I'd second washing glasses over dry wiping them, although, as a photographer I sometimes use Kimtech wipes and lens cleaner (I'm partial to 'Pancro' - which the pro cinematography folks use on their $100K lenses). Either way, it's important that there be no dirt on your lenses before you rub. Paper towels are absorbent - but they're abrasive enough that you'll get microscratches from using them. If you're stuck, can't find anything else, wash then blot, don't rub. BTW, some cabinetmakers use paper towels as a final 'burnish' after sanding. You wouldn't use sandpaper on your lenses...
Agreed on keeping the interior of a car as dark as possible, but there's one interior illumination that's hard to control: headlights behind you. These used to be horrible for me as the light would hit the backs of the lenses. I finally figured out the issue was that my lenses were marginally too big for my face, got smaller ones, and headlights to the rear are still annoying, but not blinding.

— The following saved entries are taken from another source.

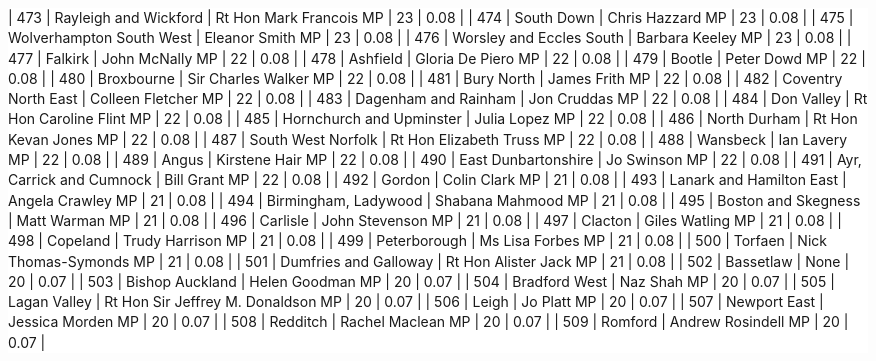 | 473 | Rayleigh and Wickford | Rt Hon Mark Francois MP | 23 | 0.08 |
| 474 | South Down | Chris Hazzard MP | 23 | 0.08 |
| 475 | Wolverhampton South West | Eleanor Smith MP | 23 | 0.08 |
| 476 | Worsley and Eccles South | Barbara Keeley MP | 23 | 0.08 |
| 477 | Falkirk | John McNally MP | 22 | 0.08 |
| 478 | Ashfield | Gloria De Piero MP | 22 | 0.08 |
| 479 | Bootle | Peter Dowd MP | 22 | 0.08 |
| 480 | Broxbourne | Sir Charles Walker MP | 22 | 0.08 |
| 481 | Bury North | James Frith MP | 22 | 0.08 |
| 482 | Coventry North East | Colleen Fletcher MP | 22 | 0.08 |
| 483 | Dagenham and Rainham | Jon Cruddas MP | 22 | 0.08 |
| 484 | Don Valley | Rt Hon Caroline Flint MP | 22 | 0.08 |
| 485 | Hornchurch and Upminster | Julia Lopez MP | 22 | 0.08 |
| 486 | North Durham | Rt Hon Kevan Jones MP | 22 | 0.08 |
| 487 | South West Norfolk | Rt Hon Elizabeth Truss MP | 22 | 0.08 |
| 488 | Wansbeck | Ian Lavery MP | 22 | 0.08 |
| 489 | Angus | Kirstene Hair MP | 22 | 0.08 |
| 490 | East Dunbartonshire | Jo Swinson MP | 22 | 0.08 |
| 491 | Ayr, Carrick and Cumnock | Bill Grant MP | 22 | 0.08 |
| 492 | Gordon | Colin Clark MP | 21 | 0.08 |
| 493 | Lanark and Hamilton East | Angela Crawley MP | 21 | 0.08 |
| 494 | Birmingham, Ladywood | Shabana Mahmood MP | 21 | 0.08 |
| 495 | Boston and Skegness | Matt Warman MP | 21 | 0.08 |
| 496 | Carlisle | John Stevenson MP | 21 | 0.08 |
| 497 | Clacton | Giles Watling MP | 21 | 0.08 |
| 498 | Copeland | Trudy Harrison MP | 21 | 0.08 |
| 499 | Peterborough | Ms Lisa Forbes MP | 21 | 0.08 |
| 500 | Torfaen | Nick Thomas-Symonds MP | 21 | 0.08 |
| 501 | Dumfries and Galloway | Rt Hon Alister Jack MP | 21 | 0.08 |
| 502 | Bassetlaw | None | 20 | 0.07 |
| 503 | Bishop Auckland | Helen Goodman MP | 20 | 0.07 |
| 504 | Bradford West | Naz Shah MP | 20 | 0.07 |
| 505 | Lagan Valley | Rt Hon Sir Jeffrey M. Donaldson MP | 20 | 0.07 |
| 506 | Leigh | Jo Platt MP | 20 | 0.07 |
| 507 | Newport East | Jessica Morden MP | 20 | 0.07 |
| 508 | Redditch | Rachel Maclean MP | 20 | 0.07 |
| 509 | Romford | Andrew Rosindell MP | 20 | 0.07 |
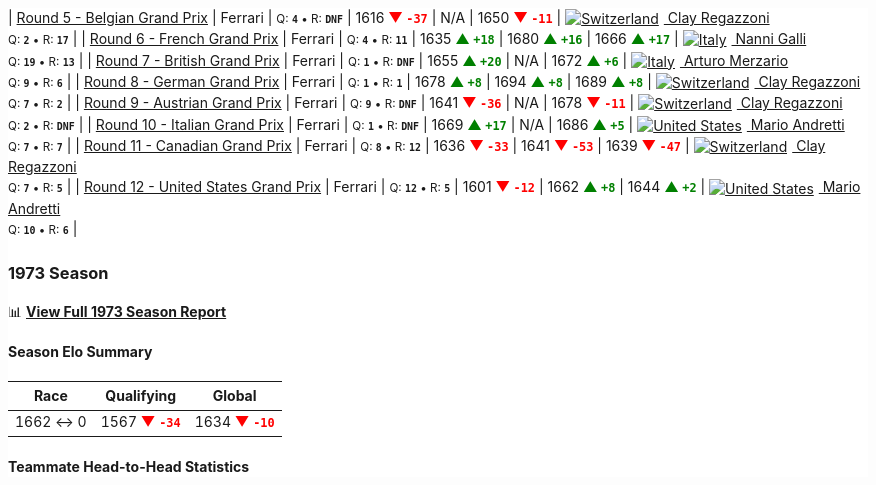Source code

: | [Round 5 - Belgian Grand Prix](../seasons/1972-season-report#round-5-belgian-grand-prix) | Ferrari | <small>Q:&nbsp;**`4`**&nbsp;•&nbsp;R:&nbsp;**`DNF`**</small> | 1616 **<span style="color: red;">▼&nbsp;`-37`</span>** | N/A | 1650 **<span style="color: red;">▼&nbsp;`-11`</span>** | [<img src="https://upload.wikimedia.org/wikipedia/commons/f/f3/Flag_of_Switzerland.svg" alt="Switzerland" width="20" height="auto" style="vertical-align: middle; margin-right: 5px;" onerror="this.outerHTML='🇨🇭'; this.style.marginRight='5px';"/> Clay Regazzoni](clay-regazzoni)<br/><small>Q:&nbsp;**`2`**&nbsp;•&nbsp;R:&nbsp;**`17`**</small> |
| [Round 6 - French Grand Prix](../seasons/1972-season-report#round-6-french-grand-prix) | Ferrari | <small>Q:&nbsp;**`4`**&nbsp;•&nbsp;R:&nbsp;**`11`**</small> | 1635 **<span style="color: green;">▲&nbsp;`+18`</span>** | 1680 **<span style="color: green;">▲&nbsp;`+16`</span>** | 1666 **<span style="color: green;">▲&nbsp;`+17`</span>** | [<img src="https://upload.wikimedia.org/wikipedia/commons/0/03/Flag_of_Italy.svg" alt="Italy" width="20" height="auto" style="vertical-align: middle; margin-right: 5px;" onerror="this.outerHTML='🇮🇹'; this.style.marginRight='5px';"/> Nanni Galli](nanni-galli)<br/><small>Q:&nbsp;**`19`**&nbsp;•&nbsp;R:&nbsp;**`13`**</small> |
| [Round 7 - British Grand Prix](../seasons/1972-season-report#round-7-british-grand-prix) | Ferrari | <small>Q:&nbsp;**`1`**&nbsp;•&nbsp;R:&nbsp;**`DNF`**</small> | 1655 **<span style="color: green;">▲&nbsp;`+20`</span>** | N/A | 1672 **<span style="color: green;">▲&nbsp;`+6`</span>** | [<img src="https://upload.wikimedia.org/wikipedia/commons/0/03/Flag_of_Italy.svg" alt="Italy" width="20" height="auto" style="vertical-align: middle; margin-right: 5px;" onerror="this.outerHTML='🇮🇹'; this.style.marginRight='5px';"/> Arturo Merzario](arturo-merzario)<br/><small>Q:&nbsp;**`9`**&nbsp;•&nbsp;R:&nbsp;**`6`**</small> |
| [Round 8 - German Grand Prix](../seasons/1972-season-report#round-8-german-grand-prix) | Ferrari | <small>Q:&nbsp;**`1`**&nbsp;•&nbsp;R:&nbsp;**`1`**</small> | 1678 **<span style="color: green;">▲&nbsp;`+8`</span>** | 1694 **<span style="color: green;">▲&nbsp;`+8`</span>** | 1689 **<span style="color: green;">▲&nbsp;`+8`</span>** | [<img src="https://upload.wikimedia.org/wikipedia/commons/f/f3/Flag_of_Switzerland.svg" alt="Switzerland" width="20" height="auto" style="vertical-align: middle; margin-right: 5px;" onerror="this.outerHTML='🇨🇭'; this.style.marginRight='5px';"/> Clay Regazzoni](clay-regazzoni)<br/><small>Q:&nbsp;**`7`**&nbsp;•&nbsp;R:&nbsp;**`2`**</small> |
| [Round 9 - Austrian Grand Prix](../seasons/1972-season-report#round-9-austrian-grand-prix) | Ferrari | <small>Q:&nbsp;**`9`**&nbsp;•&nbsp;R:&nbsp;**`DNF`**</small> | 1641 **<span style="color: red;">▼&nbsp;`-36`</span>** | N/A | 1678 **<span style="color: red;">▼&nbsp;`-11`</span>** | [<img src="https://upload.wikimedia.org/wikipedia/commons/f/f3/Flag_of_Switzerland.svg" alt="Switzerland" width="20" height="auto" style="vertical-align: middle; margin-right: 5px;" onerror="this.outerHTML='🇨🇭'; this.style.marginRight='5px';"/> Clay Regazzoni](clay-regazzoni)<br/><small>Q:&nbsp;**`2`**&nbsp;•&nbsp;R:&nbsp;**`DNF`**</small> |
| [Round 10 - Italian Grand Prix](../seasons/1972-season-report#round-10-italian-grand-prix) | Ferrari | <small>Q:&nbsp;**`1`**&nbsp;•&nbsp;R:&nbsp;**`DNF`**</small> | 1669 **<span style="color: green;">▲&nbsp;`+17`</span>** | N/A | 1686 **<span style="color: green;">▲&nbsp;`+5`</span>** | [<img src="https://upload.wikimedia.org/wikipedia/commons/a/a4/Flag_of_the_United_States.svg" alt="United States" width="20" height="auto" style="vertical-align: middle; margin-right: 5px;" onerror="this.outerHTML='🇺🇸'; this.style.marginRight='5px';"/> Mario Andretti](mario-andretti)<br/><small>Q:&nbsp;**`7`**&nbsp;•&nbsp;R:&nbsp;**`7`**</small> |
| [Round 11 - Canadian Grand Prix](../seasons/1972-season-report#round-11-canadian-grand-prix) | Ferrari | <small>Q:&nbsp;**`8`**&nbsp;•&nbsp;R:&nbsp;**`12`**</small> | 1636 **<span style="color: red;">▼&nbsp;`-33`</span>** | 1641 **<span style="color: red;">▼&nbsp;`-53`</span>** | 1639 **<span style="color: red;">▼&nbsp;`-47`</span>** | [<img src="https://upload.wikimedia.org/wikipedia/commons/f/f3/Flag_of_Switzerland.svg" alt="Switzerland" width="20" height="auto" style="vertical-align: middle; margin-right: 5px;" onerror="this.outerHTML='🇨🇭'; this.style.marginRight='5px';"/> Clay Regazzoni](clay-regazzoni)<br/><small>Q:&nbsp;**`7`**&nbsp;•&nbsp;R:&nbsp;**`5`**</small> |
| [Round 12 - United States Grand Prix](../seasons/1972-season-report#round-12-united-states-grand-prix) | Ferrari | <small>Q:&nbsp;**`12`**&nbsp;•&nbsp;R:&nbsp;**`5`**</small> | 1601 **<span style="color: red;">▼&nbsp;`-12`</span>** | 1662 **<span style="color: green;">▲&nbsp;`+8`</span>** | 1644 **<span style="color: green;">▲&nbsp;`+2`</span>** | [<img src="https://upload.wikimedia.org/wikipedia/commons/a/a4/Flag_of_the_United_States.svg" alt="United States" width="20" height="auto" style="vertical-align: middle; margin-right: 5px;" onerror="this.outerHTML='🇺🇸'; this.style.marginRight='5px';"/> Mario Andretti](mario-andretti)<br/><small>Q:&nbsp;**`10`**&nbsp;•&nbsp;R:&nbsp;**`6`**</small> |

### 1973 Season

📊 **[View Full 1973 Season Report](../seasons/1973-season-report)**

#### Season Elo Summary

| Race | Qualifying | Global |
|------|------------|--------|
| 1662 ↔ 0 | 1567 **<span style="color: red;">▼&nbsp;`-34`</span>** | 1634 **<span style="color: red;">▼&nbsp;`-10`</span>** |

#### Teammate Head-to-Head Statistics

Trivia: back when I was in my 20s I thought I had night blindness, took lots of beta carotene to deal with it. It didn't do much for my vision as I actually just needed new lenses (microscratches were reducing acuity - much worse with point sources of light) - but taking it turned me from someone who'd burn quickly in the sun to someone who tanned. I’d guess I’d been subclinically deficient all along in spite of eating lots of colored vegetables.
Finally, having a clean windshield, both inside and out, is also important - and working windshield wipers is part of that. Driving in the rain at night is hardest of all. Surfaces get reflective so you get less return from your headlamps (light bounces away at an angle instead of scattering back); you get more glare from oncoming headlamps for the same reason.
I won't go into all the things I do to keep my night vision functional when I'm photographing the night sky other than to say that none of us have fully adapted night vision when we're driving. There's just too much ambient light.
I join you in your enthusiasm for the Nutcracker, although I'd guess that neither of us has a young dancer still in the family. :-)
PS: if you’ve a photographer in the family, Pancro makes a great stocking stuffer. B&H notes it as the item most listed on ‘wishlists’.